=== PROVIDED DATA ===
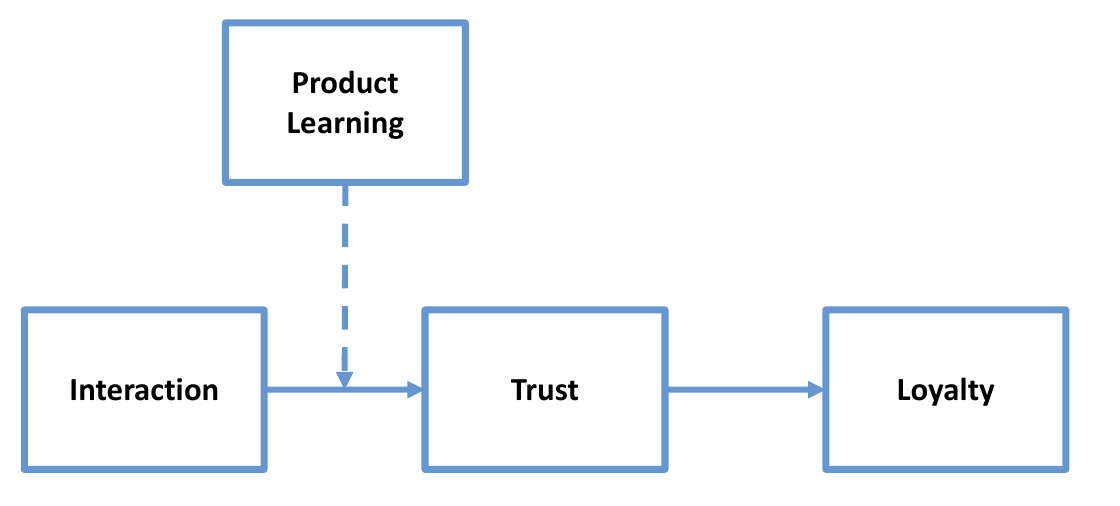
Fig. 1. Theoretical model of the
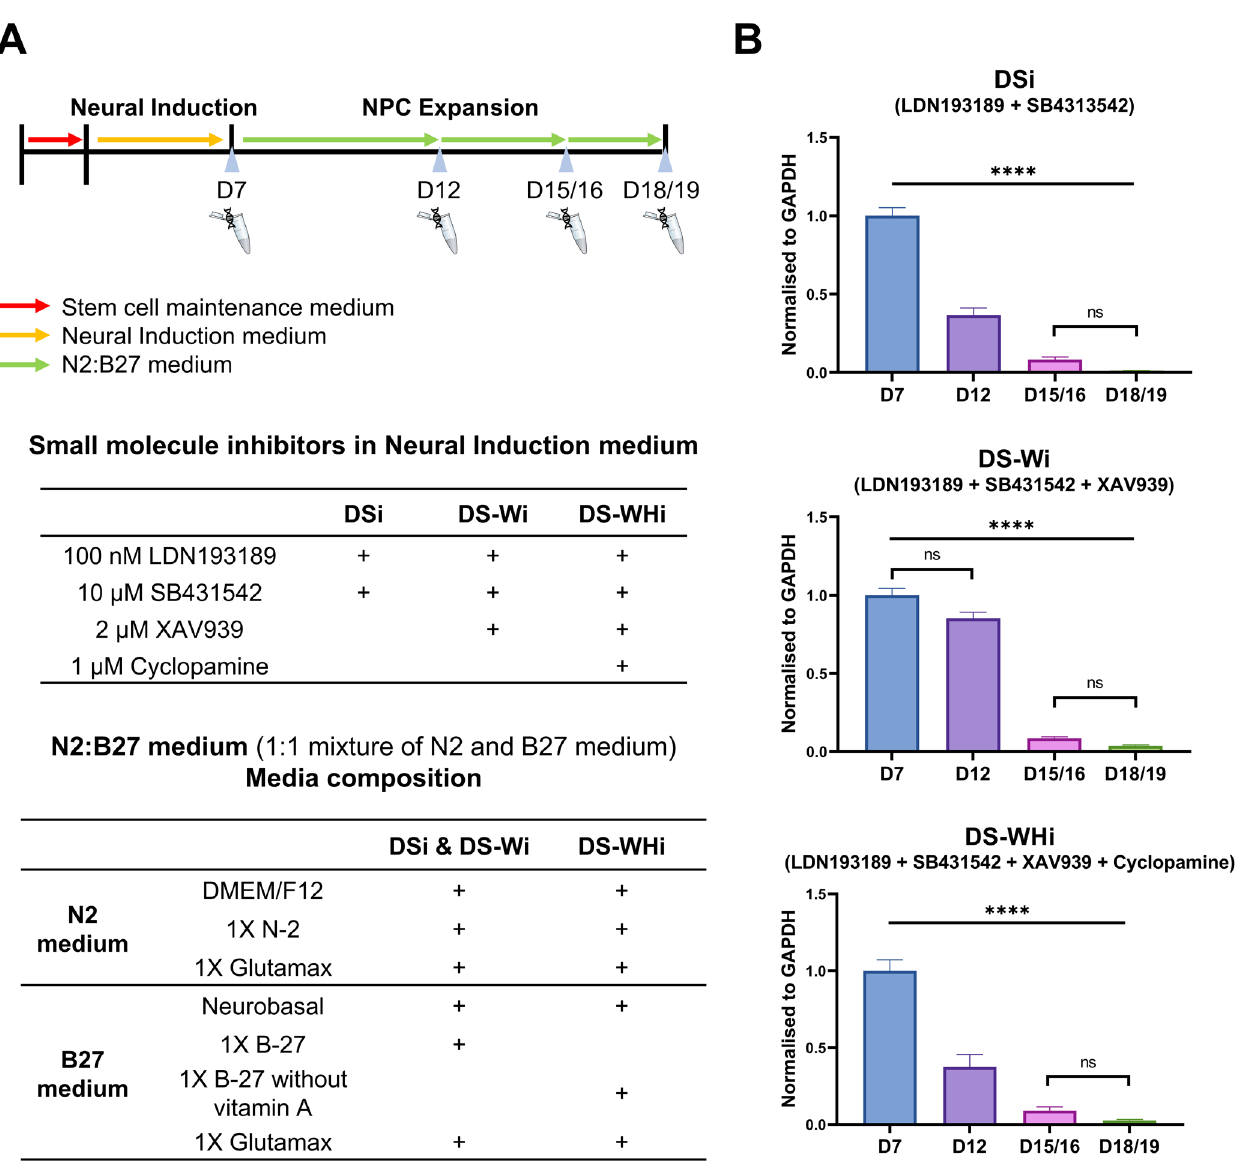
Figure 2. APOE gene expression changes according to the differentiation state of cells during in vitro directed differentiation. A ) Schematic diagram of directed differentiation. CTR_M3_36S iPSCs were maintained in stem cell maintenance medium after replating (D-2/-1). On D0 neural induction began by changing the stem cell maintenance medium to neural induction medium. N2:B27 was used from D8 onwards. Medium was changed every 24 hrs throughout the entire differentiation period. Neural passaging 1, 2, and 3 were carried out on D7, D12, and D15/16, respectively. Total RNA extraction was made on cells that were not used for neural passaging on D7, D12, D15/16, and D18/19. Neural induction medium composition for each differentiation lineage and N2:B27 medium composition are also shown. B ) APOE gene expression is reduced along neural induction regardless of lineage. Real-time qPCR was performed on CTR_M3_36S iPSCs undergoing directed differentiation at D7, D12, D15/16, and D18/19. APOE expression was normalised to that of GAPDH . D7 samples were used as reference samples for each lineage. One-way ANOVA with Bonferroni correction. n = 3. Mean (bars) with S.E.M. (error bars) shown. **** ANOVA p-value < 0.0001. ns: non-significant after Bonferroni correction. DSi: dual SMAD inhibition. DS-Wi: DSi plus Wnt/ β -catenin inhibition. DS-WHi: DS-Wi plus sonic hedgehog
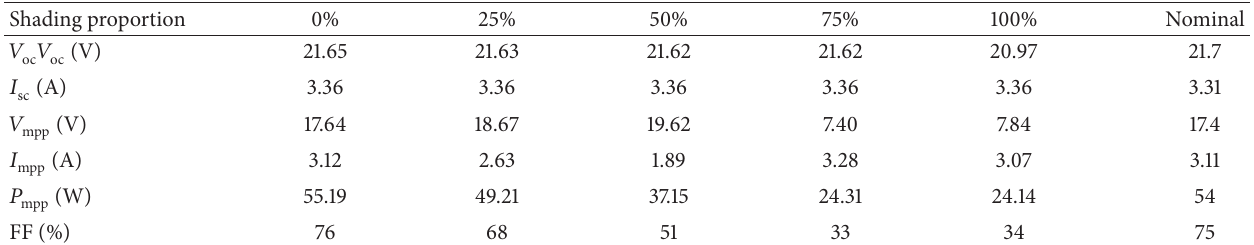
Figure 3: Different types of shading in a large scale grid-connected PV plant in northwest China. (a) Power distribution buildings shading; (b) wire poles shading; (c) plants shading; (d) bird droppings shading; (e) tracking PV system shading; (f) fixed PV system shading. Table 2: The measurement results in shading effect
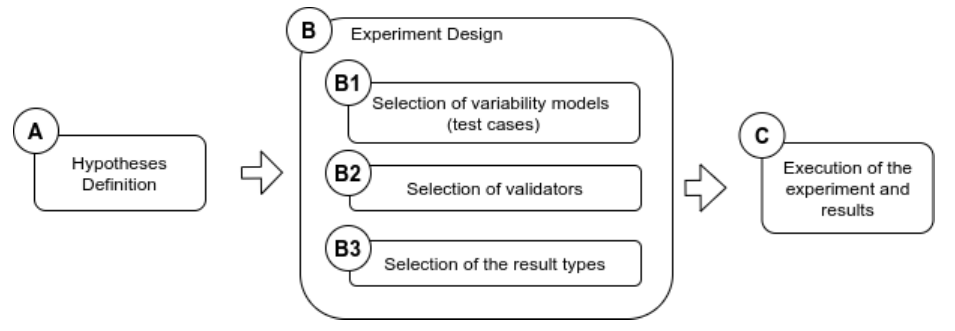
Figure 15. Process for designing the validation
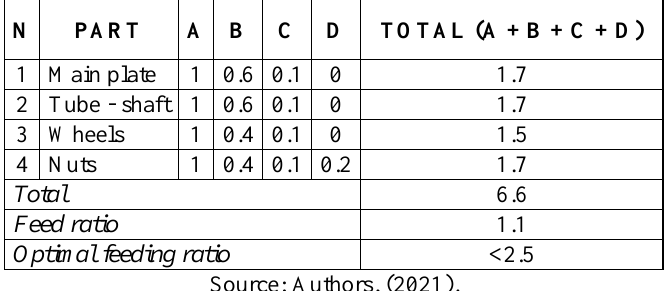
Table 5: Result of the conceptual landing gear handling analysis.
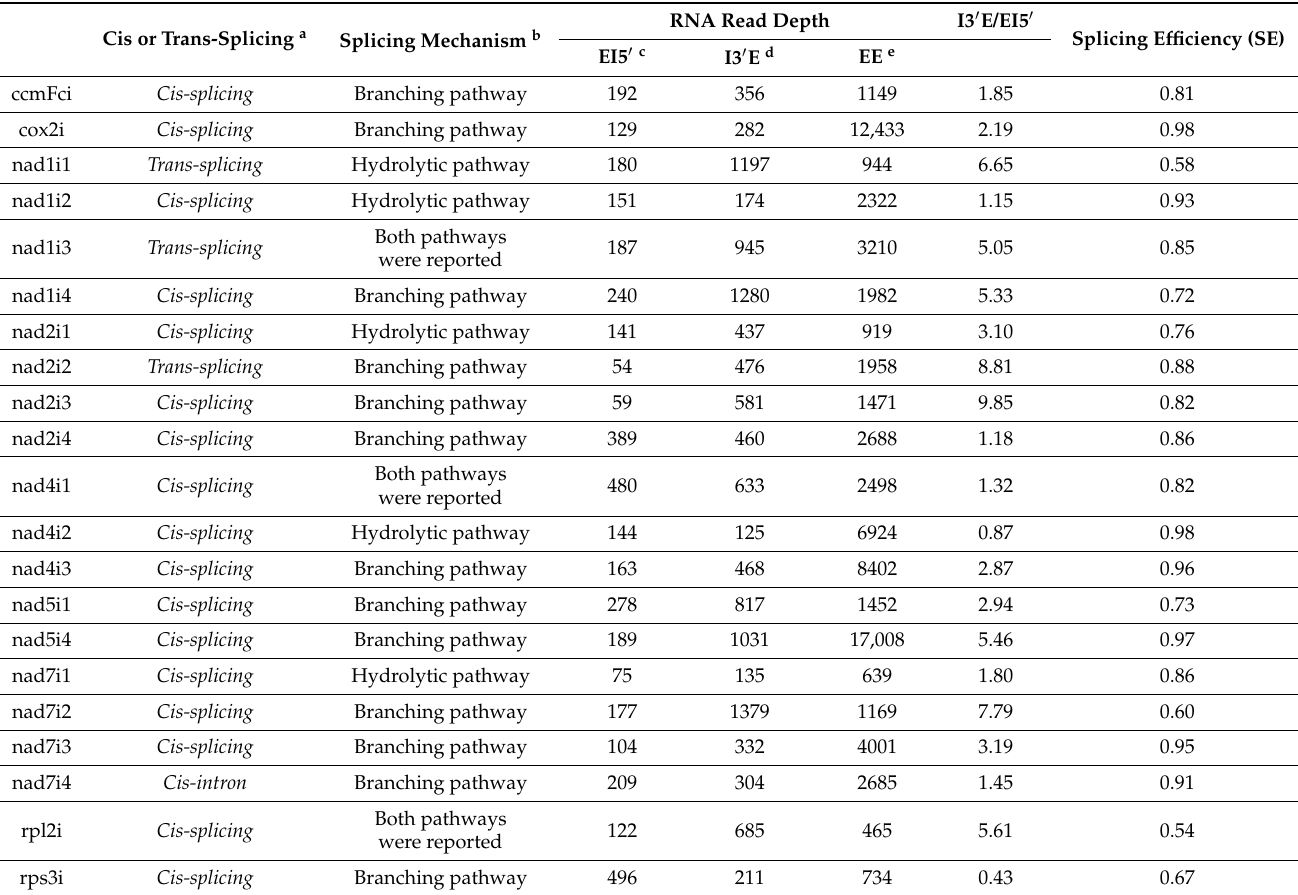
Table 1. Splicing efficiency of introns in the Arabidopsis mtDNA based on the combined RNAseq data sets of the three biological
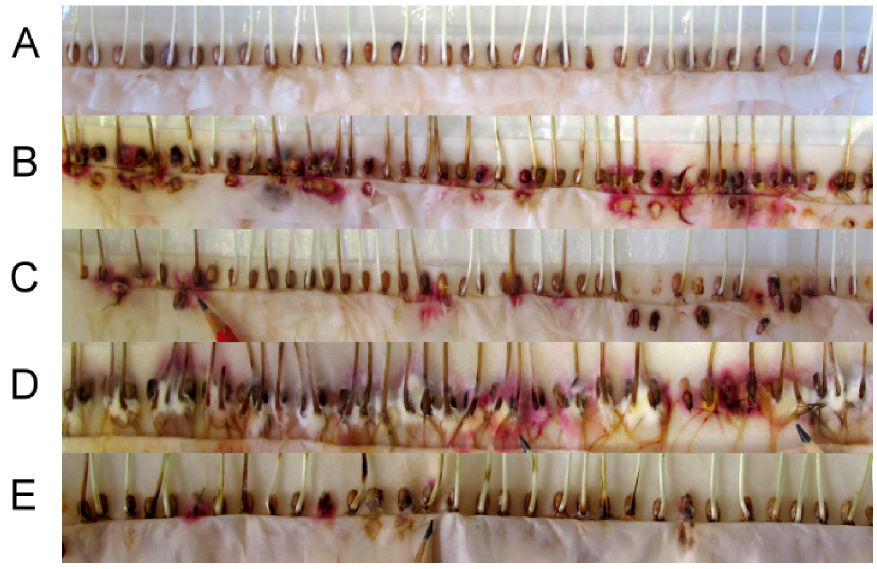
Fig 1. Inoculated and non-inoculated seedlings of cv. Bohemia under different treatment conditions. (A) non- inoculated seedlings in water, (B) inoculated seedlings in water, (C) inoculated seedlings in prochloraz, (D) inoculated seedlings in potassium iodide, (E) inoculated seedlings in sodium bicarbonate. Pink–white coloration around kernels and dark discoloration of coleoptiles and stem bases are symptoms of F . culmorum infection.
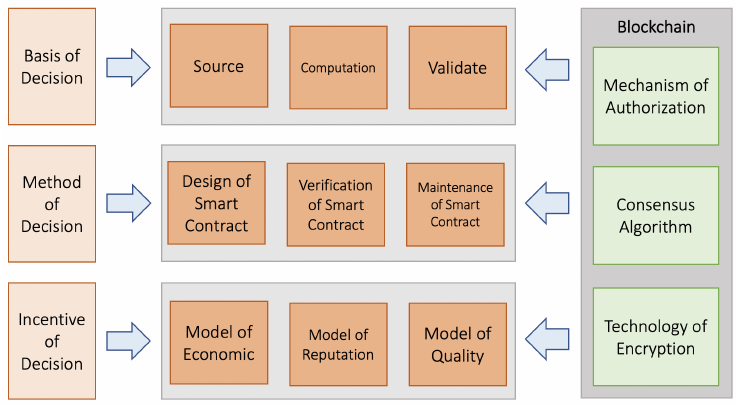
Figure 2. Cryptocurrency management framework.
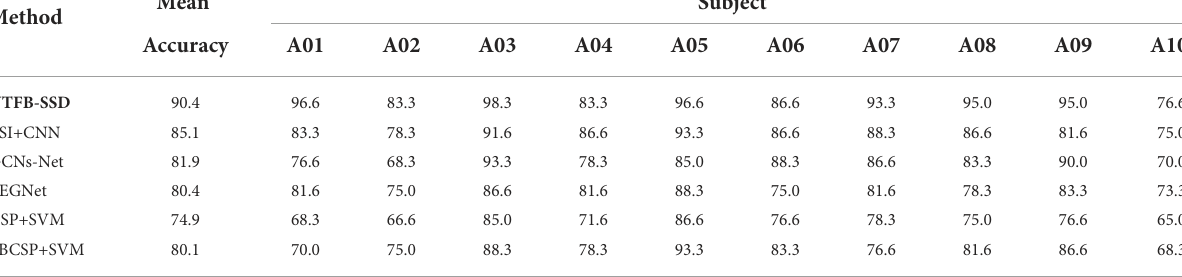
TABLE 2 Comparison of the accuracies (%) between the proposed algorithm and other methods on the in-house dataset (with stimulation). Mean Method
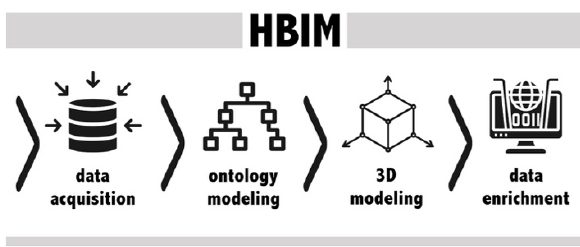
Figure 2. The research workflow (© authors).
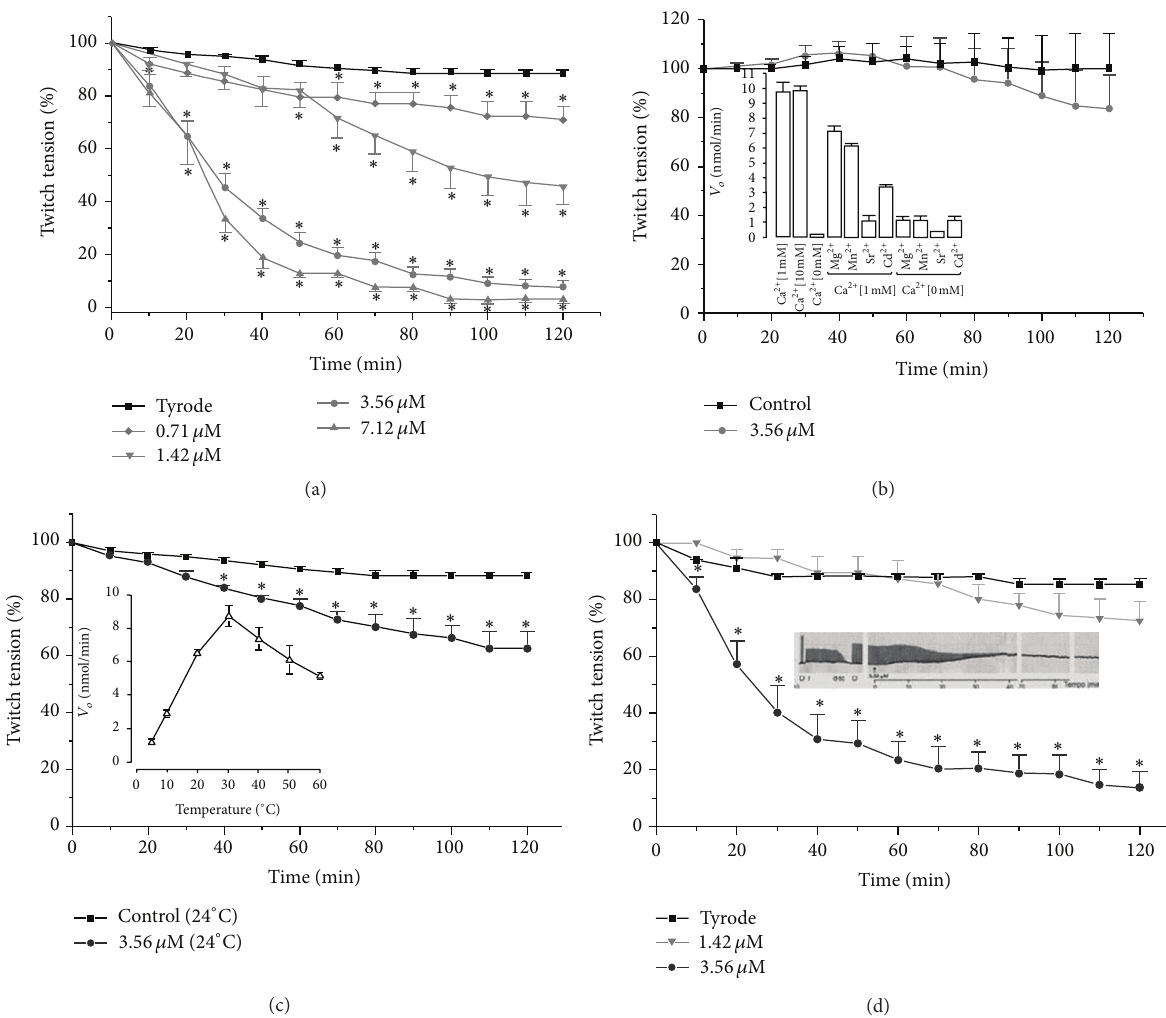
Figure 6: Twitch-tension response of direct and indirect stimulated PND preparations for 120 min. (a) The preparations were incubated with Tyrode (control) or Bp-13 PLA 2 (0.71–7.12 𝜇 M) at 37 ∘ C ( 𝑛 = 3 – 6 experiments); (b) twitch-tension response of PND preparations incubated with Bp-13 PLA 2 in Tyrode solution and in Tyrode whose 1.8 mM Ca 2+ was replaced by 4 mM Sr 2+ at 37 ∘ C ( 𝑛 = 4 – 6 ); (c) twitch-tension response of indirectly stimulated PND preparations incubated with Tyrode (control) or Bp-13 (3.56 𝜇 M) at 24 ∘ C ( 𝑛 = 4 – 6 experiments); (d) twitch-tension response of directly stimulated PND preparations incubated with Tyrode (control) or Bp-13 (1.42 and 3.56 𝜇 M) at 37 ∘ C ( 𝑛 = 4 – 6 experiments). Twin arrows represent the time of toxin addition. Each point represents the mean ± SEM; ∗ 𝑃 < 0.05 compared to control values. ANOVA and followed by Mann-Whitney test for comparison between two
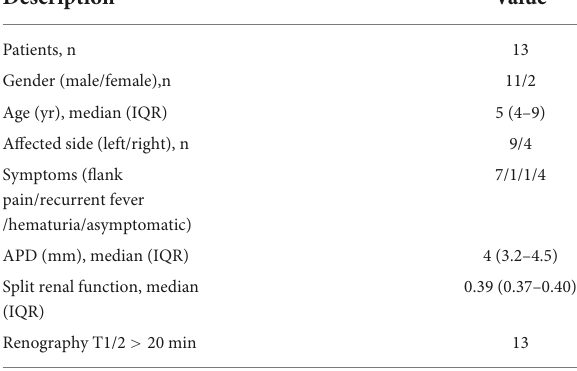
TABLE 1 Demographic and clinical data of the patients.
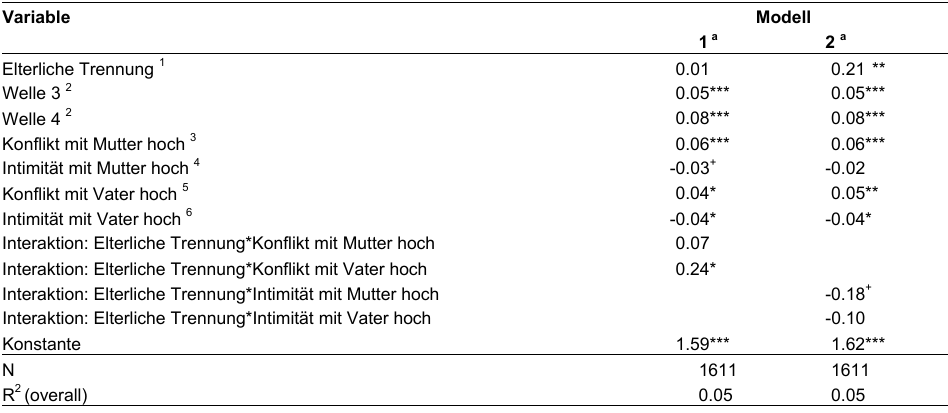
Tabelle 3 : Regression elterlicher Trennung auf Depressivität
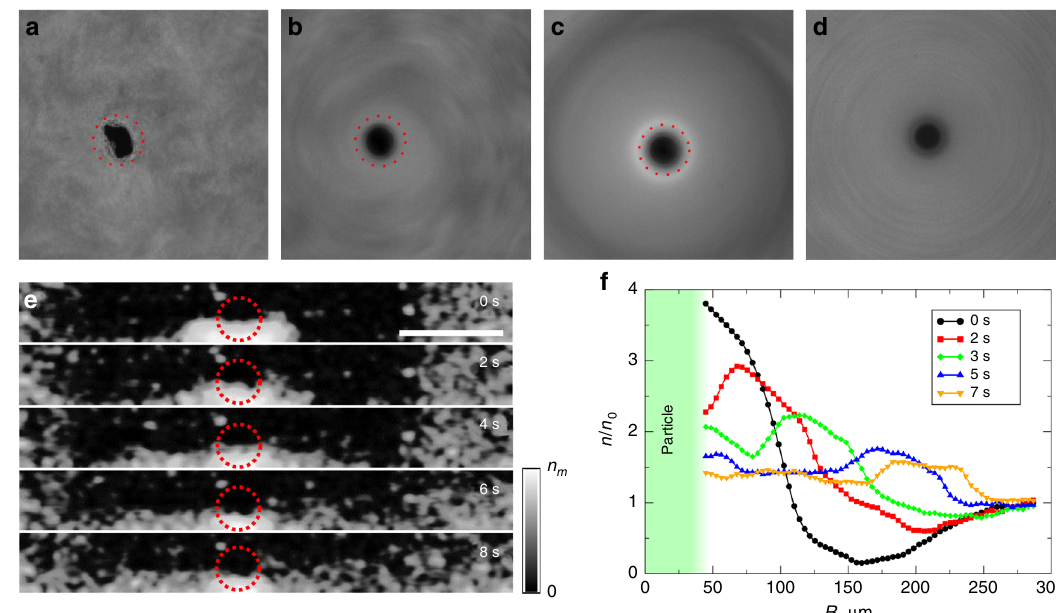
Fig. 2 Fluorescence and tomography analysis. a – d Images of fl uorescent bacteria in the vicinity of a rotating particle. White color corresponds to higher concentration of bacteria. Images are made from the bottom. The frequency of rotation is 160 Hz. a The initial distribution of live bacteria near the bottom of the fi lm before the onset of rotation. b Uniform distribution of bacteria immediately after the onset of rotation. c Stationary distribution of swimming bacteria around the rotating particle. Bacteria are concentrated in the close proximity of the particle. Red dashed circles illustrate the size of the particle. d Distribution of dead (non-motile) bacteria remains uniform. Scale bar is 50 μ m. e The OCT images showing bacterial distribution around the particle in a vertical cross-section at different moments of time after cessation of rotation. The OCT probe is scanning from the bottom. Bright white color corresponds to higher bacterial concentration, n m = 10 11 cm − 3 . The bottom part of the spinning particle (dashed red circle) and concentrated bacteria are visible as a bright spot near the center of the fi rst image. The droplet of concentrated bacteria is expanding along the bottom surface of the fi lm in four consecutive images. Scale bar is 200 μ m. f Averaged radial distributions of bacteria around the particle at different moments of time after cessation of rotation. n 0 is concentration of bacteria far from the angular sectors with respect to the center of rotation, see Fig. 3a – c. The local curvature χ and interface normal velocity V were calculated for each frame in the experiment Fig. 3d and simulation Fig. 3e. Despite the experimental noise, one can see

=== YOUR ASSIGNMENT ===
Could you tally the lines in these records that contain the word "between" and give only the result?

=== SOLUTION ===
2